Security cameras have been installed at the Crowder College Longwell Museum and at last we can bring out the artwork from those vaults for display to the student body and the public at large.

The museum is open Monday thru Friday from 9 to 6:30. The famous art in this collection were rediscovered when I was reading the Longwell papers filed in 89 archival boxes at Columbia University. I came across their inventory of gifts to Crowder College. This is just part of their legacy to this area.

Dan and Mary Longwell are the subjects of the only book I will ever write. I dedicated five years and some money to the project because they lived in Neosho from 1954 until his death in 1968, and Mary’s departure in early 1980’s.

They had summered here from their marriage in 1938 until moving here in 1954. Dan had come to love the area from his 8th grade school year at Ragan School in southwestern Newton County.

Judy Haas Smith

Age 14 and eighth grade is an important year. That was the age G.W. Carver came to school in Neosho… which is being restored on Young Street.
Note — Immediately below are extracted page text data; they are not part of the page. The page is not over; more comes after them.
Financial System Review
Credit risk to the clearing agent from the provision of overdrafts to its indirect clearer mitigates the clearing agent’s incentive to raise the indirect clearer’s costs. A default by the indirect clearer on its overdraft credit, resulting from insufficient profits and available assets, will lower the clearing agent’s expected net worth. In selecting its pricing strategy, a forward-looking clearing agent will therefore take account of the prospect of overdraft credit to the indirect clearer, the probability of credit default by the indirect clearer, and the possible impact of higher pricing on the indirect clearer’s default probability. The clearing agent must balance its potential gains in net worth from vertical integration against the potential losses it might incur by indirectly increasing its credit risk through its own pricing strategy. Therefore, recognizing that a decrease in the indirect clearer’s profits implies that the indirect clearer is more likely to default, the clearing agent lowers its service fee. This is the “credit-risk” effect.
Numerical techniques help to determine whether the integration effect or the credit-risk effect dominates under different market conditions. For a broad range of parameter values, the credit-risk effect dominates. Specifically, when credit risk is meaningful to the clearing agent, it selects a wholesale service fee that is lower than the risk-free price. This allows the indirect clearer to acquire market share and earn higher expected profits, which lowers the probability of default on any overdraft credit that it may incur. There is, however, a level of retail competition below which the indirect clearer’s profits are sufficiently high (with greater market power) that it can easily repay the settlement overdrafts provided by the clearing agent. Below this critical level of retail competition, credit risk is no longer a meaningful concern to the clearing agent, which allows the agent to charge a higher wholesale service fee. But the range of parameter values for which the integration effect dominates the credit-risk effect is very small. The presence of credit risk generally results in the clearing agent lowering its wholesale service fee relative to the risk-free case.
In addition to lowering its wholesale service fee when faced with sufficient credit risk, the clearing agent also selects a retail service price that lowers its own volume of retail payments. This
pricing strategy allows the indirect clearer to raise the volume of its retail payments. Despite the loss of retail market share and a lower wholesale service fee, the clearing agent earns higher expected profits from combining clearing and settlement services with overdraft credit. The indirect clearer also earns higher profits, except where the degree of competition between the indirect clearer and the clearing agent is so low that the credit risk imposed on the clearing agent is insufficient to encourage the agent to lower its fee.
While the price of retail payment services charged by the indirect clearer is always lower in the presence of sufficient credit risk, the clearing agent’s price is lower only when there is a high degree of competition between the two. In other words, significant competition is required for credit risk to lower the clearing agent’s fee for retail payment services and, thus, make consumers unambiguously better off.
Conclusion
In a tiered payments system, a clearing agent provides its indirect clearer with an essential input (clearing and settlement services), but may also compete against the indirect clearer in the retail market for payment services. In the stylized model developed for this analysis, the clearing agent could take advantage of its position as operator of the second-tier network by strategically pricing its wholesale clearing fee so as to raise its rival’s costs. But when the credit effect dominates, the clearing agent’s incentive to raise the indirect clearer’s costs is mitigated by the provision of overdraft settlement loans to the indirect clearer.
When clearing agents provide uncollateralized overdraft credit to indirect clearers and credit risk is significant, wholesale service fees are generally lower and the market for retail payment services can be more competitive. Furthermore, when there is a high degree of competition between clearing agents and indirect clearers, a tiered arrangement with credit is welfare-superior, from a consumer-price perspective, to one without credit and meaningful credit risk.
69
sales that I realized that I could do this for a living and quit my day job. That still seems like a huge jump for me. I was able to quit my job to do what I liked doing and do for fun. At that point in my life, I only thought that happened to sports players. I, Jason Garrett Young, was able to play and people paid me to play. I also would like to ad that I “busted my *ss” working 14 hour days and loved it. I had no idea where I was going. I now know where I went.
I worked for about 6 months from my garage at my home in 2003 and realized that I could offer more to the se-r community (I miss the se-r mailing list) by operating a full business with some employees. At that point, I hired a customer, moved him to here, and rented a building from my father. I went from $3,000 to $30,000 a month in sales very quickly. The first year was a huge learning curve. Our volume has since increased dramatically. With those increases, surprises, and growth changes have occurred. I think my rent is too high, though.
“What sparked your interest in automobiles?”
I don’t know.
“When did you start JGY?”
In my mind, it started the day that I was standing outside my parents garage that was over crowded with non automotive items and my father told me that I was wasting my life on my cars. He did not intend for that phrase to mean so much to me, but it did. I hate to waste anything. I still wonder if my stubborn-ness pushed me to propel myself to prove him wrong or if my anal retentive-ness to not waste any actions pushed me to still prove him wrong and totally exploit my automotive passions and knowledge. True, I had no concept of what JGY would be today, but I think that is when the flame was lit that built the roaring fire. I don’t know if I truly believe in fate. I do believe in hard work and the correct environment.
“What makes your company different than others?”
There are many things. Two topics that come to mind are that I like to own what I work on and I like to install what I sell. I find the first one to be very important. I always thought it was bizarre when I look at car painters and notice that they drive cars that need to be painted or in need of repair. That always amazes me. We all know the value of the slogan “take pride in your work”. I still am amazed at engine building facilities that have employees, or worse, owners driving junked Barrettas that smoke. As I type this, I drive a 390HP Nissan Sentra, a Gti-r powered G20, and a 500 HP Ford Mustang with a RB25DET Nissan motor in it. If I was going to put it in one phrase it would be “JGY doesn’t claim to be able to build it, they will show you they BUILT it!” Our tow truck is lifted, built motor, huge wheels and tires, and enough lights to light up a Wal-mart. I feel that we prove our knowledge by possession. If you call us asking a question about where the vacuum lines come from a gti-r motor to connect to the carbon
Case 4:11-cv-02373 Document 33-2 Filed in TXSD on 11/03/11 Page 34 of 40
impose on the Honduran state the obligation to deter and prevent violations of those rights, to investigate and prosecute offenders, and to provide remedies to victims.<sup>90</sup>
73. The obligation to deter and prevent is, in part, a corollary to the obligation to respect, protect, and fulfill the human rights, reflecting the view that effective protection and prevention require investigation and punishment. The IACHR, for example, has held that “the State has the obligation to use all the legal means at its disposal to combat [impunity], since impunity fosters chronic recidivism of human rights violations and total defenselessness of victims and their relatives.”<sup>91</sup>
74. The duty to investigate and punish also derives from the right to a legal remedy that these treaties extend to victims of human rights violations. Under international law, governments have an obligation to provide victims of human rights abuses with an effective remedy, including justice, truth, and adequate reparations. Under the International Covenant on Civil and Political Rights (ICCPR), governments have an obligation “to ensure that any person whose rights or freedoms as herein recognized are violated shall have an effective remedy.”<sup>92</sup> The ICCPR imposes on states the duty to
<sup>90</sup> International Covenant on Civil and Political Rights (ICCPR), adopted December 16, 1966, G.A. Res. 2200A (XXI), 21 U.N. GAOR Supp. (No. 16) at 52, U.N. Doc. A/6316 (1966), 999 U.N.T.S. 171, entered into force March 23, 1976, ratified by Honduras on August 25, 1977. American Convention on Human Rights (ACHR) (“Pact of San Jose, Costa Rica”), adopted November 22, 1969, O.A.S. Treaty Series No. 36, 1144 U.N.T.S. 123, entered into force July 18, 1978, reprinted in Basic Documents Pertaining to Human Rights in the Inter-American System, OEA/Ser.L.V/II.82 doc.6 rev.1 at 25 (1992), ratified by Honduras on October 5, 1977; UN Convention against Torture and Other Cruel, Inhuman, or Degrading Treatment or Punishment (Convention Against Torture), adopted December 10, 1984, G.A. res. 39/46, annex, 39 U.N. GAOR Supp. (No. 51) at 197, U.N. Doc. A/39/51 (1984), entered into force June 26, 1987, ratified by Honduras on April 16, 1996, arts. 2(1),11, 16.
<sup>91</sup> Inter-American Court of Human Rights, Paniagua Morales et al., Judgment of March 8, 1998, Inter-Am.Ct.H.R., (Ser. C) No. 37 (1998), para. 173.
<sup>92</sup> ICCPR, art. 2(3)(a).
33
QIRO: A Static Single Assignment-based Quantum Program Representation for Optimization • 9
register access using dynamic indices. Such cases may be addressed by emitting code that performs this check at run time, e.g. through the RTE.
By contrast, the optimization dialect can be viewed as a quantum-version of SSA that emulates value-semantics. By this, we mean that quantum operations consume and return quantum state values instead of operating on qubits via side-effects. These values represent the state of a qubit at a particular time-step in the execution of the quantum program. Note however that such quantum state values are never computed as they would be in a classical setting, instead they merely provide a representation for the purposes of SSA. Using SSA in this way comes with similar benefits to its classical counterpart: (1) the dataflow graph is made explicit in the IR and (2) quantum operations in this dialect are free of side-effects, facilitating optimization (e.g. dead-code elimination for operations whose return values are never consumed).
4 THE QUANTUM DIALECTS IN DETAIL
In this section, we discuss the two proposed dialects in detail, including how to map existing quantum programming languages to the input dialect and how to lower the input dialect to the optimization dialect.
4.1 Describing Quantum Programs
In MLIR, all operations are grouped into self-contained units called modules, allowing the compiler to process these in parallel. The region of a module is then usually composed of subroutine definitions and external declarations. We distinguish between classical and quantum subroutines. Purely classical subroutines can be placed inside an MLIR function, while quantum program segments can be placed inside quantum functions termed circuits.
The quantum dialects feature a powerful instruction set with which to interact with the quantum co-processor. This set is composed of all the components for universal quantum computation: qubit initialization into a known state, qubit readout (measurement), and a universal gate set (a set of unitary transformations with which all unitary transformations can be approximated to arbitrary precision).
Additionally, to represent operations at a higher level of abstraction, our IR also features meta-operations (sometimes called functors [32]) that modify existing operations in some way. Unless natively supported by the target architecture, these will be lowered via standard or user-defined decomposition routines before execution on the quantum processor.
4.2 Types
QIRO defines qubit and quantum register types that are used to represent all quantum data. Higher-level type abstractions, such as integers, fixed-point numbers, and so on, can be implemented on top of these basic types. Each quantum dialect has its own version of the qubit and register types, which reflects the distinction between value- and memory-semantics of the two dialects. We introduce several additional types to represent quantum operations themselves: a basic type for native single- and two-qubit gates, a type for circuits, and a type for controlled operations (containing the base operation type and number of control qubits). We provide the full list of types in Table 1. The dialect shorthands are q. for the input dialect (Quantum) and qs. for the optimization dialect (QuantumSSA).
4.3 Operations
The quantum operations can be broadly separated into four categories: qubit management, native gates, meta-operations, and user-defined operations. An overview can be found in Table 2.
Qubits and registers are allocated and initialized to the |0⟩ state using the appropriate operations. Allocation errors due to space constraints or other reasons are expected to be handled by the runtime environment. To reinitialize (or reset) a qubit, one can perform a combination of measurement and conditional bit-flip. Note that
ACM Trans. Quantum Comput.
Dan Longwell attended Ragan School in western Newton County his eighth grade year but like Carver, Longwell continued high school in larger communities. But they both forever remembered “home” at age 14.

Dan Longwell graduated from Omaha, NE, Central High School and went straight to New York City. He attended Columbia University where he worked his way through school.

His first job was running a book store in Penn Station.  He worked for Doubleday Publishing fifteen years and in 1936 created LIFE magazine at TIME INC, having been hired to do so by its publisher, Henry Luce.

His having designed the first picture magazine for the USA might not seem too important today, but I believe what he accomplished is especially important today! We should all follow his example.

Hitler was threatening the world in 1936 and Dan Longwell, having served his high school years in the Student Army Training Corps (SATC and forerunner of ROTC), and having excelled at history and English literature and the YMCA, he could see the that World War was eminent. He had a sense that America would be involved in the European conflict and later in the Pacific.

His knowledge of history and literature gave him acute intuitive insight: clairvoyance. Longwell was to current events what Carver was to the peanut.

From the very first issue he set the tone of LIFE magazine with the direct INTENTION of instilling the will and minds of the American public with patriotism. With his news photography and paintings he proved Americans could be proud of their homeland and its people, from coast to coast and border to border.

He was especially proud of being a Midwesterner and he taught the rest of the country what our people out here could accomplish. Naturally he did the same for all our special regions.

He was in charge of finding good authors while at Doubleday. He kept those author friends to later write for LIFE. LIFE magazine became the weekly living biography of the USA and Dan Longwell was the “Skittery genius” who gave it birth, brought it thru WWII, published the Churchill Memoirs and Hemingway’s OLD MAN AND THE SEA.

He and his wife, Mary Douglas Fraser, retired to Neosho in 1954. The only remaining memory of the Longwells is the Crowder College Longwell Museum. Dan and Mary were a big part of the beginning of Crowder, along with RV school superintendent Bob Anderson and McDonald County’s James Tatum.

The Longwell Museum is inside the Elsie Plaster Community Center. Inside the museum space are two rooms designated and locked off called the Vault. Inside the Vault are a collection of important artists whom the Longwells collected and had as personal friends.

This column next week I will relate the special relationships the Longwells had with these authors. The museum has also recently been able to obtain from the Joplin Library a full set of Bound Copies of LIFE. This wonderful accession is due to former Crowder music man, Bob Ensore’s learning that Joplin was de-accessing before moving to their new space.

He called Kerry Keckly and she arranged for the pick-up. I sent out my husbands empty bookcases which are on loan to Crowder.

We have endured some intense weather this week. A trip to a museum to see beauty can allow for reflection and relaxation.

Our two greatest citizens believed that! You can too.